By Tim Culpan
Feb. 21 (Bloomberg) -- Apple Inc., the world's largest buyer of flash memory chips, slashed its projected orders for the semiconductor this year, which may lead some suppliers to post losses this quarter, research firm iSuppli Corp. said.
Global sales of so-called NAND flash chips will rise ``marginally'' this year, instead of the 27 percent increase forecast earlier, the El Segundo, California-based researcher said in a statement yesterday. NAND chips store data in devices such as Apple's iPod media players and iPhones.
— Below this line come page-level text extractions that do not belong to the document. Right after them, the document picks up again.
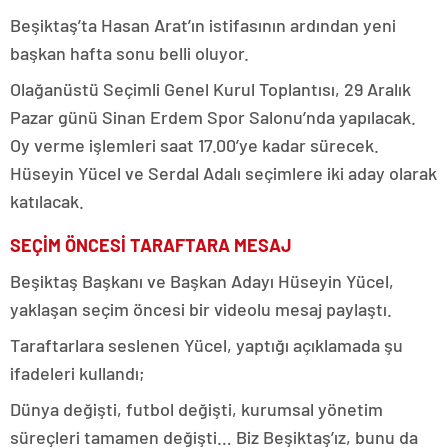
Beşiktaş’ta Hasan Arat’ın istifasının ardından yeni
başkan hafta sonu belli oluyor.
Olağanüstü Seçimli Genel Kurul Toplantısı, 29 Aralık
Pazar günü Sinan Erdem Spor Salonu’nda yapılacak.
Oy verme işlemleri saat 17.00’ye kadar sürecek.
Hüseyin Yücel ve Serdal Adalı seçimlere iki aday olarak
katılacak.
SEÇİM ÖNCESİ TARAFTARA MESAJ
Beşiktaş Başkanı ve Başkan Adayı Hüseyin Yücel,
yaklaşan seçim öncesi bir videolu mesaj paylaştı.
Taraftarlara seslenen Yücel, yaptığı açıklamada şu
ifadeleri kullandı;
Dünya değişti, futbol değişti, kurumsal yönetim
süreçleri tamamen değişti… Biz Beşiktaş’ız, bunu da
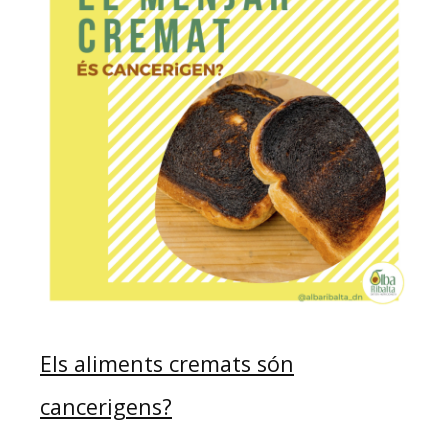
Els aliments cremats són
cancerigens?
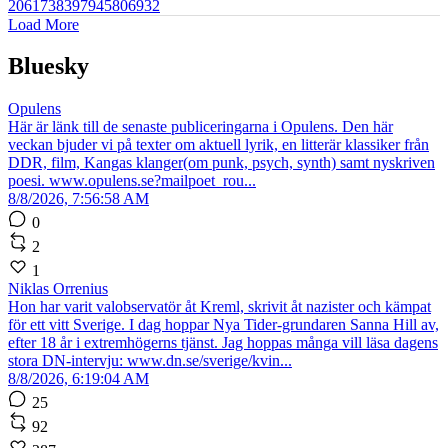
2061738397945806932
Load More
Bluesky
Opulens
Här är länk till de senaste publiceringarna i Opulens. Den här
veckan bjuder vi på texter om aktuell lyrik, en litterär klassiker från
DDR, film, Kangas klanger(om punk, psych, synth) samt nyskriven
poesi. www.opulens.se?mailpoet_rou...
8/8/2026, 7:56:58 AM
0
2
1
Niklas Orrenius
Hon har varit valobservatör åt Kreml, skrivit åt nazister och kämpat
för ett vitt Sverige. I dag hoppar Nya Tider-grundaren Sanna Hill av,
efter 18 år i extremhögerns tjänst. Jag hoppas många vill läsa dagens
stora DN-intervju: www.dn.se/sverige/kvin...
8/8/2026, 6:19:04 AM
25
92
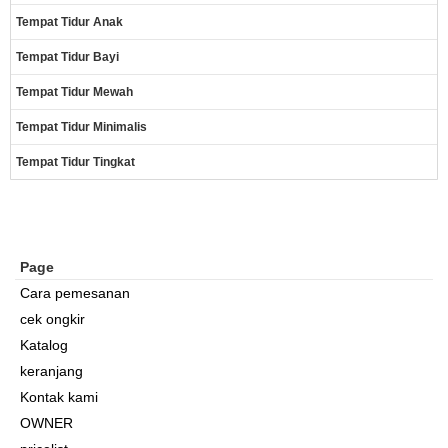
Tempat Tidur Anak
Tempat Tidur Bayi
Tempat Tidur Mewah
Tempat Tidur Minimalis
Tempat Tidur Tingkat
Page
Cara pemesanan
cek ongkir
Katalog
keranjang
Kontak kami
OWNER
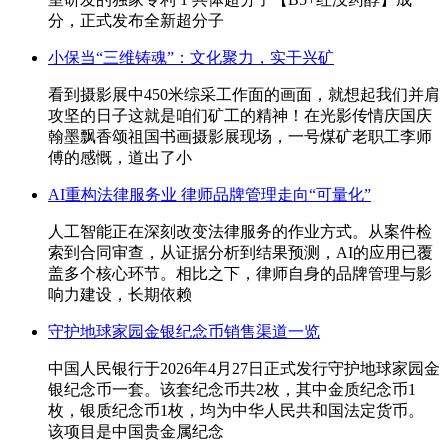
分，正式发布全新超分子
小保当“三维铸魂”：文化聚力，实干兴矿
看到摄影展中450米综采工作面的画面，就想起我们并肩
攻坚的日子这就是咱们矿工的精神！在光影传情庆国庆
翰墨飘香颂祖国书画摄影展现场，一号煤矿老职工李师
傅的感慨，道出了小
AI重构法律服务业 律师品牌管理走向“可量化”
人工智能正在深刻改变法律服务的作业方式。从案件检
索到合同审查，从证据分析到结果预测，AI的应用已覆
盖多个核心环节。相比之下，律师自身的品牌管理与影
响力建设，长期依赖
守护地球家园金银纪念币销售渠道一览
中国人民银行于2026年4月27日正式发行守护地球家园金
银纪念币一套。该套纪念币共2枚，其中金质纪念币1
枚，银质纪念币1枚，均为中华人民共和国法定货币。
该项目是中国贵金属纪念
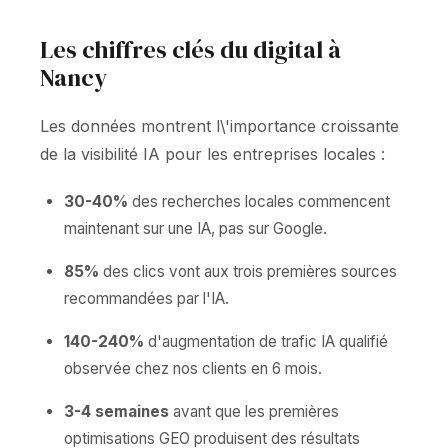
Les chiffres clés du digital à
Nancy
Les données montrent l\'importance croissante
de la visibilité IA pour les entreprises locales :
30-40%
des recherches locales commencent
maintenant sur une IA, pas sur Google.
85%
des clics vont aux trois premières sources
recommandées par l'IA.
140-240%
d'augmentation de trafic IA qualifié
observée chez nos clients en 6 mois.
3-4 semaines
avant que les premières
optimisations GEO produisent des résultats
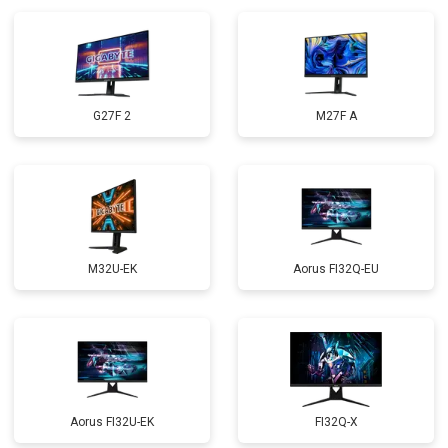
G27F 2
M27F A
M32U-EK
Aorus FI32Q-EU
Aorus FI32U-EK
FI32Q-X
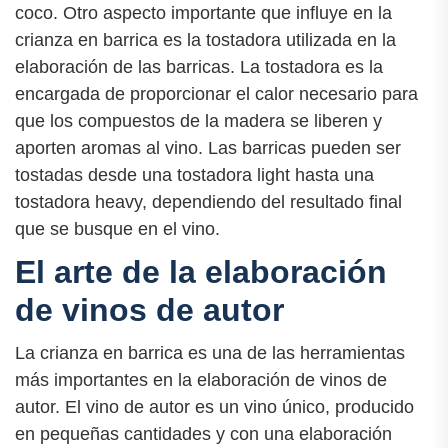
coco. Otro aspecto importante que influye en la
crianza en barrica es la tostadora utilizada en la
elaboración de las barricas. La tostadora es la
encargada de proporcionar el calor necesario para
que los compuestos de la madera se liberen y
aporten aromas al vino. Las barricas pueden ser
tostadas desde una tostadora light hasta una
tostadora heavy, dependiendo del resultado final
que se busque en el vino.
El arte de la elaboración
de vinos de autor
La crianza en barrica es una de las herramientas
más importantes en la elaboración de vinos de
autor. El vino de autor es un vino único, producido
en pequeñas cantidades y con una elaboración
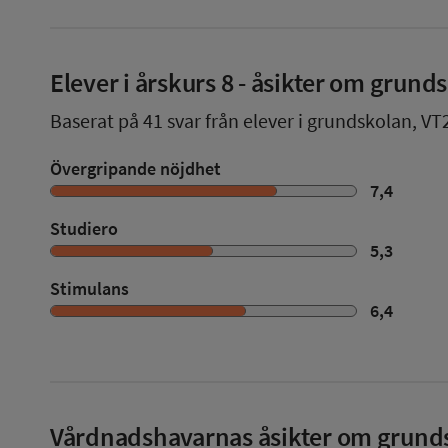
Elever i
årskurs 8
- åsikter om grund
Baserat på
41
svar från elever i grundskolan,
VT
Övergripande nöjdhet
7,4
Studiero
5,3
Stimulans
6,4
Vårdnadshavarnas åsikter om grund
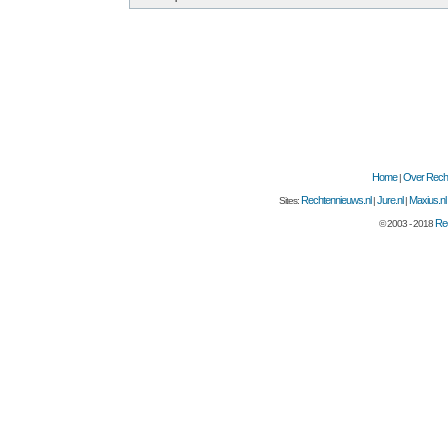
Home
Over Recht
|
Rechtennieuws.nl
Jure.nl
Maxius.nl
Sites:
|
|
Rec
© 2003 - 2018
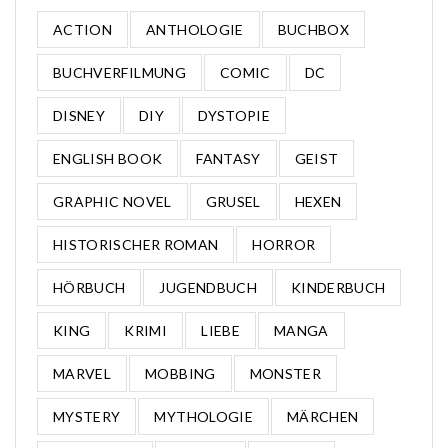
ACTION
ANTHOLOGIE
BUCHBOX
BUCHVERFILMUNG
COMIC
DC
DISNEY
DIY
DYSTOPIE
ENGLISH BOOK
FANTASY
GEIST
GRAPHIC NOVEL
GRUSEL
HEXEN
HISTORISCHER ROMAN
HORROR
HÖRBUCH
JUGENDBUCH
KINDERBUCH
KING
KRIMI
LIEBE
MANGA
MARVEL
MOBBING
MONSTER
MYSTERY
MYTHOLOGIE
MÄRCHEN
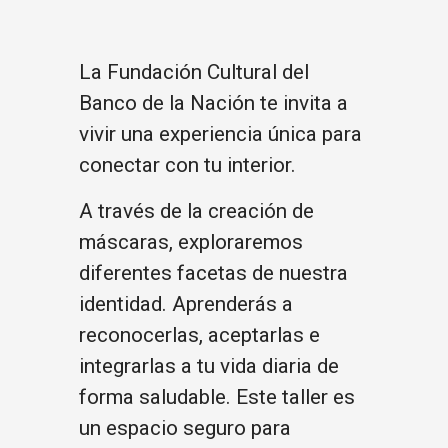
La Fundación Cultural del
Banco de la Nación te invita a
vivir una experiencia única para
conectar con tu interior.
A través de la creación de
máscaras, exploraremos
diferentes facetas de nuestra
identidad. Aprenderás a
reconocerlas, aceptarlas e
integrarlas a tu vida diaria de
forma saludable. Este taller es
un espacio seguro para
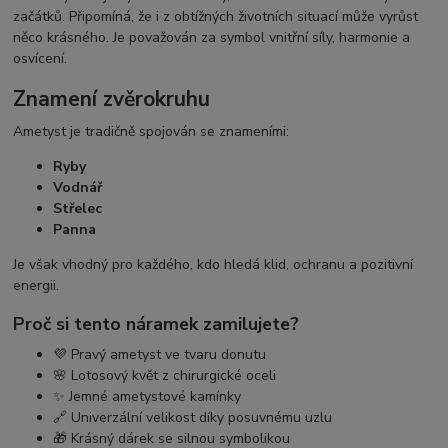
začátků. Připomíná, že i z obtížných životních situací může vyrůst
něco krásného. Je považován za symbol vnitřní síly, harmonie a
osvícení.
Znamení zvěrokruhu
Ametyst je tradičně spojován se znameními:
Ryby
Vodnář
Střelec
Panna
Je však vhodný pro každého, kdo hledá klid, ochranu a pozitivní
energii.
Proč si tento náramek zamilujete?
💜 Pravý ametyst ve tvaru donutu
🌸 Lotosový květ z chirurgické oceli
✨ Jemné ametystové kamínky
🔗 Univerzální velikost díky posuvnému uzlu
🎁 Krásný dárek se silnou symbolikou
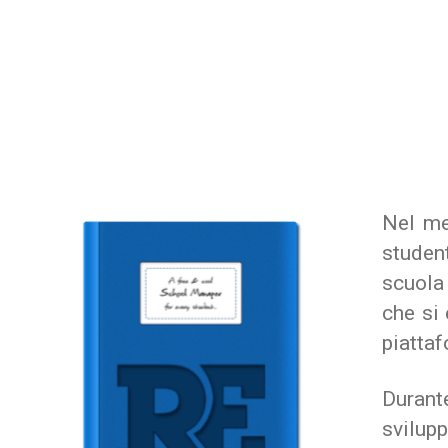
Nel me
student
scuola
che si 
piatta
Durant
svilupp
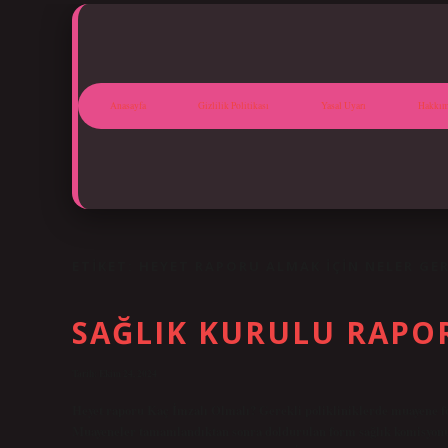
Anasayfa
Gizlilik Politikası
Yasal Uyarı
Hakkım
ETIKET:
HEYET RAPORU ALMAK IÇIN NELER GER
SAĞLIK KURULU RAPO
Tarih: Ekim 24, 2024
Heyet raporu Kaç İmzalı Olmalı? Gerekli polikliniklerde muayene for
Muayeneler tamamlandıktan sonra doldurulan form sağlık komisyonu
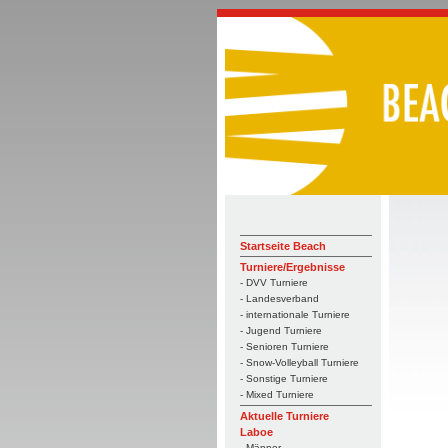
Startseite Beach
Turniere/Ergebnisse
- DVV Turniere
- Landesverband
- internationale Turniere
- Jugend Turniere
- Senioren Turniere
- Snow-Volleyball Turniere
- Sonstige Turniere
- Mixed Turniere
Aktuelle Turniere
Laboe
- Männer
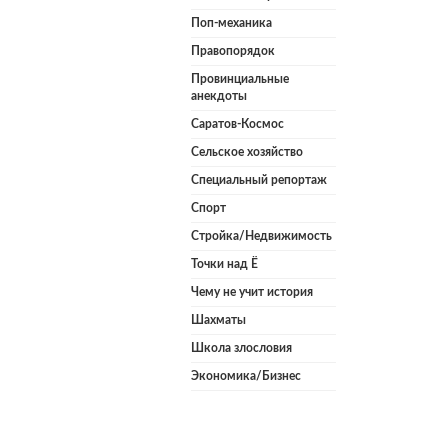
Поп-механика
Правопорядок
Провинциальные
анекдоты
Саратов-Космос
Сельское хозяйство
Специальный репортаж
Спорт
Стройка/Недвижимость
Точки над Ё
Чему не учит история
Шахматы
Школа злословия
Экономика/Бизнес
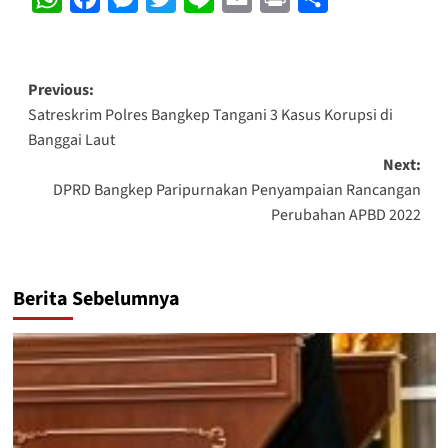
Post
Previous:
Satreskrim Polres Bangkep Tangani 3 Kasus Korupsi di
navigation
Banggai Laut
Next:
DPRD Bangkep Paripurnakan Penyampaian Rancangan
Perubahan APBD 2022
Berita Sebelumnya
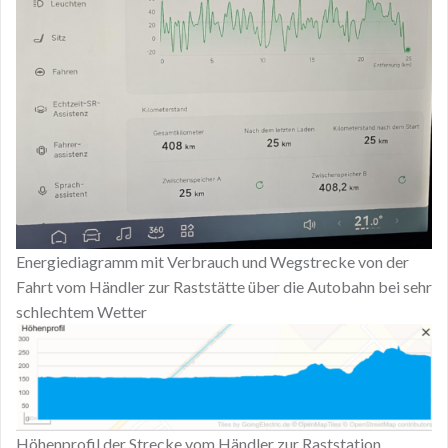
Energiediagramm mit Verbrauch und Wegstrecke von der
Fahrt vom Händler zur Raststätte über die Autobahn bei sehr
schlechtem Wetter
Höhenprofil der Strecke vom Händler zur Raststation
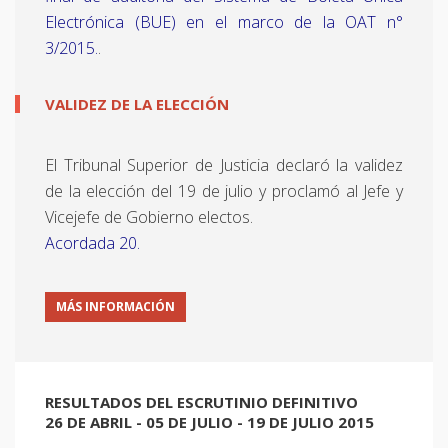
Electrónica (BUE) en el marco de la OAT n°
3/2015.
.
VALIDEZ DE LA ELECCIÓN
El Tribunal Superior de Justicia declaró la validez
de la elección del 19 de julio y proclamó al Jefe y
Vicejefe de Gobierno electos.
Acordada 20.
MÁS INFORMACIÓN
RESULTADOS DEL ESCRUTINIO DEFINITIVO
26 DE ABRIL - 05 DE JULIO - 19 DE JULIO 2015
``Apple has slashed its 2008 NAND order forecast significantly and has informed suppliers that its demand growth will slow in 2008,'' iSuppli said in the statement, without elaborating on specific figures. ``In light of these factors, NAND suppliers are likely to go into the red in the first quarter, and are not likely to recover in the second.''
Jill Tan, a Hong Kong-based spokeswoman for Apple, declined to comment on the report today. Apple, down 39 percent this year, fell $2.28 to $121.54 at 4 p.m. in Nasdaq Stock Market trading.
Sales of the chips grew 12.5 percent last year to $13.9 billion as consumers bought more music players, digital cameras and advanced mobile phones, which require larger storage capacity, iSuppli said. Apple bought 13 percent of the world's NAND flash memory in 2007, according to the statement.
Samsung Electronics Co., based in Suwon, South Korea, maintained its lead as the world's largest maker of the chips with 40 percent share in the fourth quarter, the researcher said. Tokyo-based Toshiba Corp. was second with 27 percent, followed by Ichon, Korea-based Hynix Semiconductor Inc.